Condolence from Penny Toler Easom on April 17th, 2019 12:06 am

Sad to hear of Dr, Coonrad’s passing. I worked as a CRNA with him for 20 yrs. He was always a kind and gracious person. My condolences to the family.

Condolence from Richard Harper on April 17th, 2019 4:17 pm

Thank you Dr. Coonrad, for saving my wife from some of the ravages of polio when she was a child. Your skills allowed her to live a somewhat normal life. She always remembered you fondly. Rest well.

Condolence from Sue Garner on April 17th, 2019 7:58 pm

Cherish the 44 years I worked with Dr. Coonrad and have a fund of knowledge gained from my association with him. My tenure with him was not a job but a joy. He and his wife treated me like family. My sympathy is with his beloved family.

Condolence from Dawana Faye Daniel on April 18th, 2019 4:33 pm

To Dr Conrad’s Family,
I was a very young student nurse in the mid 1950’s. Dr Conrad was always had so much patience with us. During my Senior year I was assigned to the Orthopedic Ward. I have to add at that time I was only 5 Feet and 84 Pounds.
He must have seen something in my rotation because I was reassigned again. I love Orthopedics. However, when I was assigned again I made a trip to the Director of Nurses and reminded her we had State Boards in the near future and I was lacking in the surgery area.
She very sternly told me that this was not her decision. Dr Coonrad
and the Orthopedic Staff had requested me. I guess because of my size I could flip a polio patient better than anyone. He said he never felt it. This was due on my shift. They were trying to transfer him to a special facility but he was not ready. So by keeping me on Orthopedics he had a better chance. Dr Coonrad was nice enough to thank me. I never knew what happened because I had a Wedding to plan and lost contact with all the Doctors including his wife Dr Evelyn Coorad. She was a first female Doctor that I remember and admired.
After 14 years I changed from Nursing to teaching a Med Sci Class. I cannot name the times I used his teaching in my classroom. So his legacy has even been known in Versailles Kentucky
God Bless You I know you will miss him. He is now once again with his Evelyn.

Condolence from Carolyn Evans on April 21st, 2019 7:17 pm

I worked with Dr. Coorad for forty years at Watts and DRH. He was always very pleasant and had the greatest respect for his patients. To the family you could be so proud.

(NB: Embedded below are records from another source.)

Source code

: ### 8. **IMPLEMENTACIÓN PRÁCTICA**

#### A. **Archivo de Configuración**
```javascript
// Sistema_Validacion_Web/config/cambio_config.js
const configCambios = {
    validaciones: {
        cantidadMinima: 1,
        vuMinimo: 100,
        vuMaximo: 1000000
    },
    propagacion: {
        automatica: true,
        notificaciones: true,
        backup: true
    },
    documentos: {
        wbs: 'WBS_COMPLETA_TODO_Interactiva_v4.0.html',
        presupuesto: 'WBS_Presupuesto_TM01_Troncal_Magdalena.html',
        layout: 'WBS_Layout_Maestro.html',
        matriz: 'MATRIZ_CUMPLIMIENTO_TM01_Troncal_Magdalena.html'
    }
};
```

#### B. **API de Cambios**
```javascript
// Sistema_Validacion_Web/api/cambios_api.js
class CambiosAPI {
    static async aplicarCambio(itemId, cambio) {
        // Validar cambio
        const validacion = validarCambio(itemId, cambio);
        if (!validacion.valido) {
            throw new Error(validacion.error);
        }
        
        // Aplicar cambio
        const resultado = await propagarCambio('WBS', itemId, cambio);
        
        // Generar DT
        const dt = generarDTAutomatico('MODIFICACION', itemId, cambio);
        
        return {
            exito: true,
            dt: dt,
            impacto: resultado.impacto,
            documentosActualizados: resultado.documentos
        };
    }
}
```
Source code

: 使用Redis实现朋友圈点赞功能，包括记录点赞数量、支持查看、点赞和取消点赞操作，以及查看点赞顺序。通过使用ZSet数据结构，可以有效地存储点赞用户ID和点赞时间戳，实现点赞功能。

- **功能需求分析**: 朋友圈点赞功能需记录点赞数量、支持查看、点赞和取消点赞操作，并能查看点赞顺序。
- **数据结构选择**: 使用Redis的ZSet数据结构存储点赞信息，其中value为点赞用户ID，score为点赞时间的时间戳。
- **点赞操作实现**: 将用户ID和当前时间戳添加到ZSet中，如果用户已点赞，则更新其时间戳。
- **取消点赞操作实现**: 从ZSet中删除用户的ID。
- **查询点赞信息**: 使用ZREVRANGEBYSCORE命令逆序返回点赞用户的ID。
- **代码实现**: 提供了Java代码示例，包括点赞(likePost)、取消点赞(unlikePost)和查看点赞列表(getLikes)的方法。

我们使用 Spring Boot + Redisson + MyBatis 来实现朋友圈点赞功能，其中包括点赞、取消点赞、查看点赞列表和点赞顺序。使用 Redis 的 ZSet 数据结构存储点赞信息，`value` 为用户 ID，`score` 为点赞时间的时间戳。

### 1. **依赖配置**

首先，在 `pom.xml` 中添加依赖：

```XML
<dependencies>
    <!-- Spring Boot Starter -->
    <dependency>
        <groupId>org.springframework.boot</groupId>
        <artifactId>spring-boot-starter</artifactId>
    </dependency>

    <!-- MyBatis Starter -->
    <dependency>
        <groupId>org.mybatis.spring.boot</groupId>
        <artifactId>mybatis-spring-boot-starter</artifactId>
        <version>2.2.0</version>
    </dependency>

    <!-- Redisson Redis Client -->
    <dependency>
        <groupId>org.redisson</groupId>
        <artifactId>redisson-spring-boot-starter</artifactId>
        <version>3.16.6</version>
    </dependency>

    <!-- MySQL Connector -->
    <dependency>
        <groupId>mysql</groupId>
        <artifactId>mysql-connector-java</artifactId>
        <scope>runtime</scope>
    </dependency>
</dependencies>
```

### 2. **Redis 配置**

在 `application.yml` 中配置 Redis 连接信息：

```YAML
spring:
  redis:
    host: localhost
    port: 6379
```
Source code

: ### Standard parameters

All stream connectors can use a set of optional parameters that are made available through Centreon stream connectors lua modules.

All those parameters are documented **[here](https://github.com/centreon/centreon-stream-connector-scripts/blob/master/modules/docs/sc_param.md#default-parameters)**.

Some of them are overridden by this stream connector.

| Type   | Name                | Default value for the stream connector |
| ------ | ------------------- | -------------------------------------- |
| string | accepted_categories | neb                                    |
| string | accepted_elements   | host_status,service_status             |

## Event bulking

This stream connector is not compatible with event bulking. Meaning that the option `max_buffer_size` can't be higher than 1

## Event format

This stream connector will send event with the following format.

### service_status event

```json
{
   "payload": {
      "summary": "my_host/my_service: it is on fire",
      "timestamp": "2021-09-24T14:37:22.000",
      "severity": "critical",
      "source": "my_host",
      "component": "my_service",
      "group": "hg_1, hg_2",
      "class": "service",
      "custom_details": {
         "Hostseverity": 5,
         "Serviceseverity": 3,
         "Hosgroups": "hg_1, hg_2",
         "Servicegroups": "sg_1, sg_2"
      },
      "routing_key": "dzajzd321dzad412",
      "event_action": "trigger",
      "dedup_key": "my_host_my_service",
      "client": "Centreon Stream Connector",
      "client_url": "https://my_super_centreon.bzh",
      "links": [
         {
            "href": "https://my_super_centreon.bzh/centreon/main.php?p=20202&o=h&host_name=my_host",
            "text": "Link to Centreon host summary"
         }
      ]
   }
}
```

Condolence from Jim Ketch on April 22nd, 2019 9:31 am

I joined the UNC Department of Music faculty in the fall of 1977. My wife and I were living in an apartment complex in Durham and we were looking for a church. Our first stop was Westminster Presbyterian Church. We parked our car and as we walked toward the sanctuary, we were greeted by a couple – Ralph and Evelyn Coonrad. They were so kind and welcoming. WPC was the only church we ever visited. We have been members for over 40 years. Ralph was the elder for our daughter’s baptism. He would stop by our house from time to time to visit and share a sandwich. Ralph and Evelyn lived their faith each and every day. I give God thanks for the lives of Ralph and Evelyn Coonrad.

Jim Ketch

Condolence from Diane Kelly on April 22nd, 2019 1:56 pm

Dr. Coonrad was such a kind gentleman. As a single mother, I brought my very young children to Westminster in hopes of finding a local church family in 2003. We often sat in the rown in front of him and he always spoke to my daughters and smiled at their antics. It was a pleasure to know him. Having Holly, Kevin, and Grace at Westminster is a wonderful legacy.

Condolence from jean EBERDT on April 25th, 2019 12:32 pm

I will always remember sitting with you in church atWestminster when I first arrived in Durham.

Condolence from carol w lyndon on May 15th, 2019 12:36 pm

He saved my life. I was a teenager in 1966 and was not about to have this scoliosis operation! He was so kind and patient with stubborn me. He asked my mom what my favorite flower was. The next day he shows up in my hospital room the day before with gardenias ! I loved this man! God bless you Dr. Coonrad. Thank you for my life.